Working With a Partner

  • Working with a partner can mean better results for pigeons – one human can be holding the pigeon while the other has both hands free to work on destringing.
  • Always be communicating about how the pigeon seems to be feeling (whether they seem to be in pain, if their breathing changes, etc).

Dos and Don'ts of Handling

  • Remember that pigeons (and most birds) breathe differently from humans. They need to be able to expand and contract their whole chest / body to push air in and out.
  • They also struggle to breath if tipped upside down such that their head is below the rest of their body. Please don't hold them like this.
  • Always be feeling for changes in a birds breathing or heart rate. This can make you aware of their pain or stress.
  • Consider sliding a large sock with the toe cut off over a pigeon patient's head and body so that their wings are held gently at their sides and their sight is reduced. Always be sure the sock is big enough that it does not restrict the pigeons breathing. This can help calm them, or at least stop them from attempting to escape. Socks can be removed by pulling them off the pigeons head back towards the tail in order to minimize feather ruffling. Alternatively you can also use a small towel.
++++++++++
To do:
- 1) From the pigeon handling text, extract the passage starting at "Dos and Don'ts" and ending at "pain or stress.", word for word.
- 2) Continue the text on handling pigeons during destringing from where it stops.
++++++++++
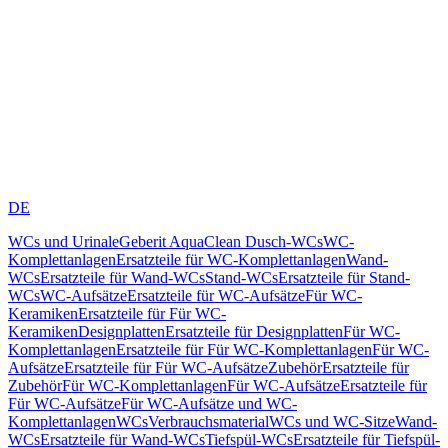
DE
WCs und Urinale
Geberit AquaClean Dusch-WCs
WC-
Komplettanlagen
Ersatzteile für WC-Komplettanlagen
Wand-
WCs
Ersatzteile für Wand-WCs
Stand-WCs
Ersatzteile für Stand-
WCs
WC-Aufsätze
Ersatzteile für WC-Aufsätze
Für WC-
Keramiken
Ersatzteile für Für WC-
Keramiken
Designplatten
Ersatzteile für Designplatten
Für WC-
Komplettanlagen
Ersatzteile für Für WC-Komplettanlagen
Für WC-
Aufsätze
Ersatzteile für Für WC-Aufsätze
Zubehör
Ersatzteile für
Zubehör
Für WC-Komplettanlagen
Für WC-Aufsätze
Ersatzteile für
Für WC-Aufsätze
Für WC-Aufsätze und WC-
Komplettanlagen
WCs
Verbrauchsmaterial
WCs und WC-Sitze
Wand-
WCs
Ersatzteile für Wand-WCs
Tiefspül-WCs
Ersatzteile für Tiefspül-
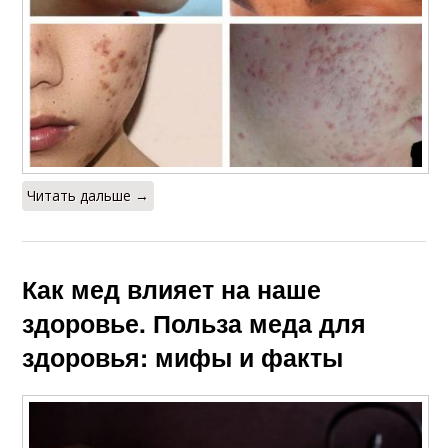
Читать дальше →
Как мед влияет на наше
здоровье. Польза меда для
здоровья: мифы и факты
++++++++++
Outputs in order:
- 1)
Dos and Don'ts of Handling

  • Remember that pigeons (and most birds) breathe differently from humans. They need to be able to expand and contract their whole chest / body to push air in and out.
  • They also struggle to breath if tipped upside down such that their head is below the rest of their body. Please don't hold them like this.
  • Always be feeling for changes in a birds breathing or heart rate. This can make you aware of their pain or stress.

- 2)
  • Don't put any pressure on a pigeon's crop at the front of their neck. This can cause serious internal damage.
  • Always move pigeons you are holding slowly and gently, but confidently. If a pigeon thinks it can escape it will probably try, potentially causing further injury.
  • Pigeons have a remarkable ability to shed lots of feathers that they sometimes deploy in a bid to slip away from a predator (or human capturing them). Don't panic if this happens; try to minimize feather loss by wrapping the pigeon up and calming them.